She turned to the rest of the class. 

"None of you is to move while I take this boy to the hospital wing! You leave those brooms where they are or you'll be out of Hogwarts before you can say 'Quidditch.' Come on, dear."

 Neville, his face tear-streaked, clutching his wrist, hobbled off with Madam Hooch, who had her arm around him.No sooner were they out of earshot than Malfoy burst into laughter. 

"Did you see his face, the great lump?" 

The other Slytherins joined in. 

"Shut up, Malfoy," snapped Parvati Patil.

"Ooh, sticking up for Longbottom?" said Pansy Parkinson, a hard-faced Slytherin girl. "Never thought you'd like fat little crybabies, Parvati." 
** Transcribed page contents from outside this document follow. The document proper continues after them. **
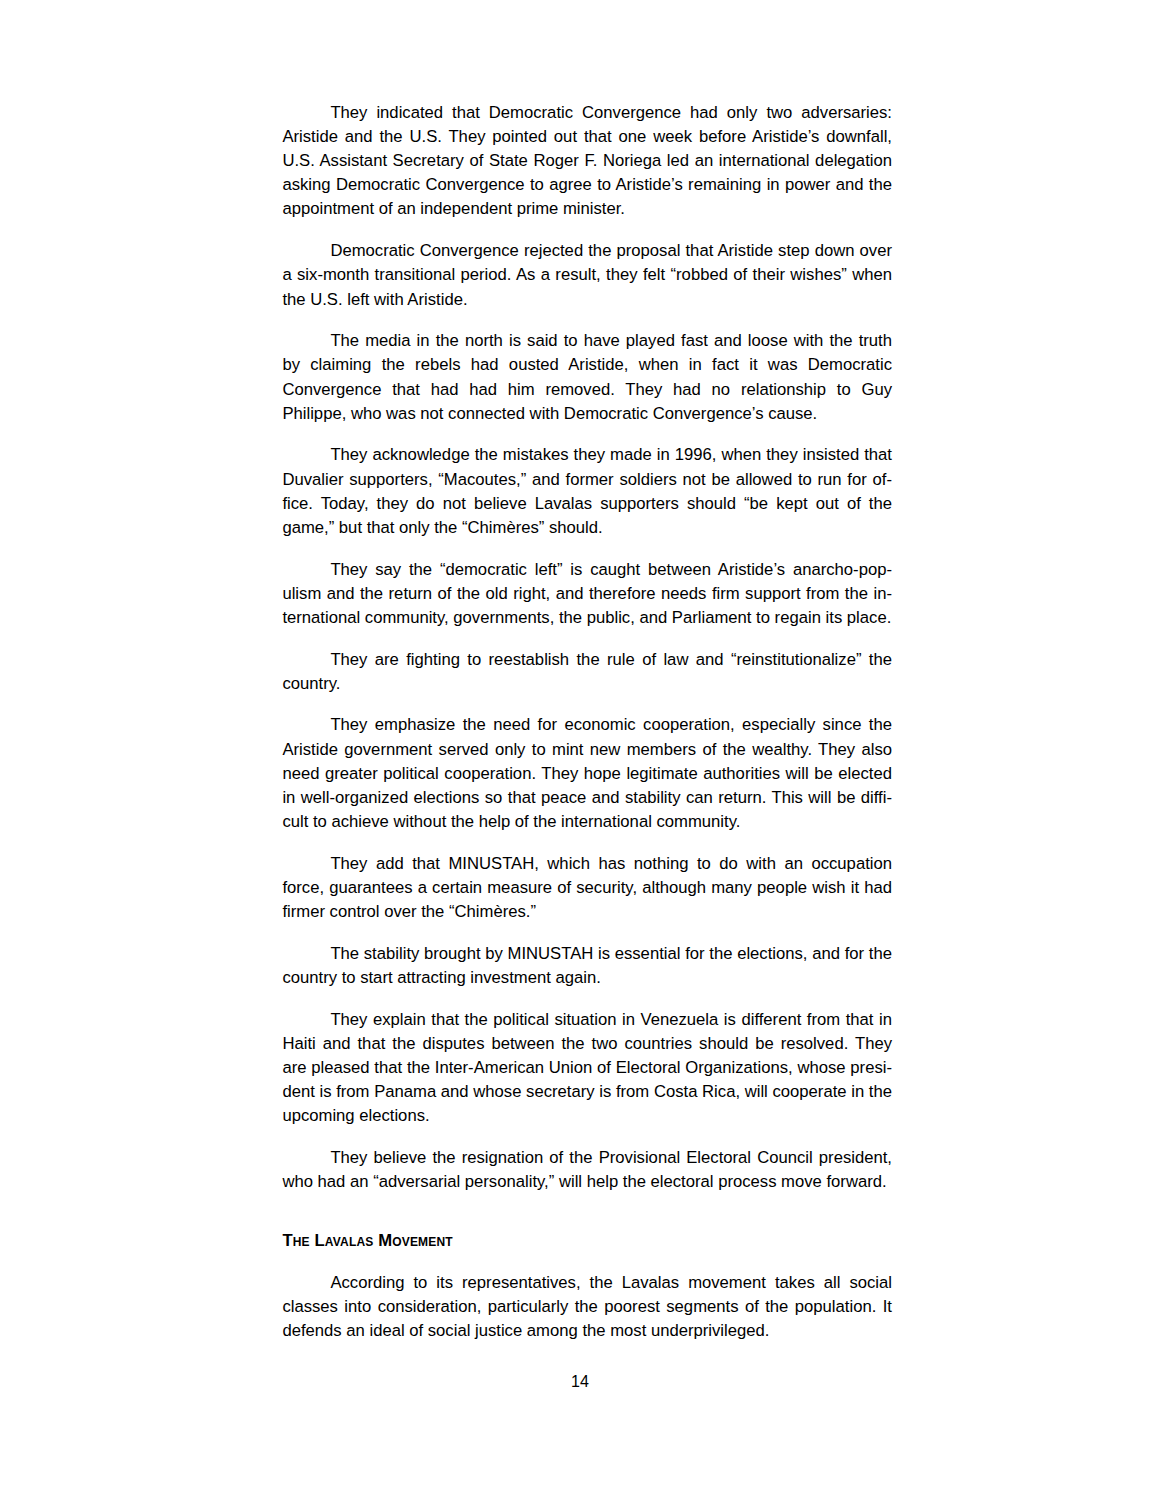They indicated that Democratic Convergence had only two adversaries: Aristide and the U.S. They pointed out that one week before Aristide’s downfall, U.S. Assistant Secretary of State Roger F. Noriega led an international delegation asking Democratic Convergence to agree to Aristide’s remaining in power and the appointment of an independent prime minister.
Democratic Convergence rejected the proposal that Aristide step down over a six-month transitional period. As a result, they felt “robbed of their wishes” when the U.S. left with Aristide.
The media in the north is said to have played fast and loose with the truth by claiming the rebels had ousted Aristide, when in fact it was Democratic Convergence that had had him removed. They had no relationship to Guy Philippe, who was not connected with Democratic Convergence’s cause.
They acknowledge the mistakes they made in 1996, when they insisted that Duvalier supporters, “Macoutes,” and former soldiers not be allowed to run for office. Today, they do not believe Lavalas supporters should “be kept out of the game,” but that only the “Chimères” should.
They say the “democratic left” is caught between Aristide’s anarcho-populism and the return of the old right, and therefore needs firm support from the international community, governments, the public, and Parliament to regain its place.
They are fighting to reestablish the rule of law and “reinstitutionalize” the country.
They emphasize the need for economic cooperation, especially since the Aristide government served only to mint new members of the wealthy. They also need greater political cooperation. They hope legitimate authorities will be elected in well-organized elections so that peace and stability can return. This will be difficult to achieve without the help of the international community.
They add that MINUSTAH, which has nothing to do with an occupation force, guarantees a certain measure of security, although many people wish it had firmer control over the “Chimères.”
The stability brought by MINUSTAH is essential for the elections, and for the country to start attracting investment again.
They explain that the political situation in Venezuela is different from that in Haiti and that the disputes between the two countries should be resolved. They are pleased that the Inter-American Union of Electoral Organizations, whose president is from Panama and whose secretary is from Costa Rica, will cooperate in the upcoming elections.
They believe the resignation of the Provisional Electoral Council president, who had an “adversarial personality,” will help the electoral process move forward.
The Lavalas Movement
According to its representatives, the Lavalas movement takes all social classes into consideration, particularly the poorest segments of the population. It defends an ideal of social justice among the most underprivileged.
14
"Yeah?" Leslie said loudly. "Who knew you'd become so pug-faced over the summer, Parkinson?" 

Lily grabbed her hand. I could hear Cassie hiss, "Shut up," to Leslie. Belle shook her head slightly. 

"Ooh," the Slytherins all cooed. 

"What're you going to do?" Leslie asked as we all saw Pansy's face harden. "Kill me with your ickle wand? Lemme see you try, Parkinson." 

"NO, STOP IT!" I yelled as Pansy took out her wand. 

"Look!" said Malfoy, darting forward and snatching something out of the grass. "It's that stupid thing Longbottom's gran sent him."The Remembrall glittered in the sun as he held it up. 

"Give that here, Malfoy," said Harry quietly. 

Everyone stopped talking to watch. 

Malfoy smiled nastily."I think I'll leave it somewhere for Longbottom to find — how about —up a tree?"

 "Give it here!" Harry yelled, but Malfoy had leaped onto his broomstick and taken off. He hadn't been lying, he could fly well. Hovering level with the topmost branches of an oak he called, "Come and get it, Potter!" 

Harry grabbed his broom. 

"No!" shouted Hermione Granger. "Madam Hooch told us not to move— you'll get us all into trouble."

"No! Harry, Hermione's right, don't do it, Harry! Harry, don't!" I yelled. 

Harry ignored Hermione and me.  He mounted the broom and kicked hard against the ground and up, up he soared. He pulled his broomstick up a little to make it even higher. Several girls screamed and gasps and Ron whooped. 

He turned his broomstick sharply to face Malfoy in midair. Malfoy looked stunned.

 "Give it here," Harry called, "or I'll knock you off that broom!" 


Harry knew, somehow, what to do. He leaned forward and grasped the broom tightly in both hands, and it shot toward Malfoy like a javelin. Malfoy only just got out of the way in time; Harry made a sharp about-face and held the broom steady.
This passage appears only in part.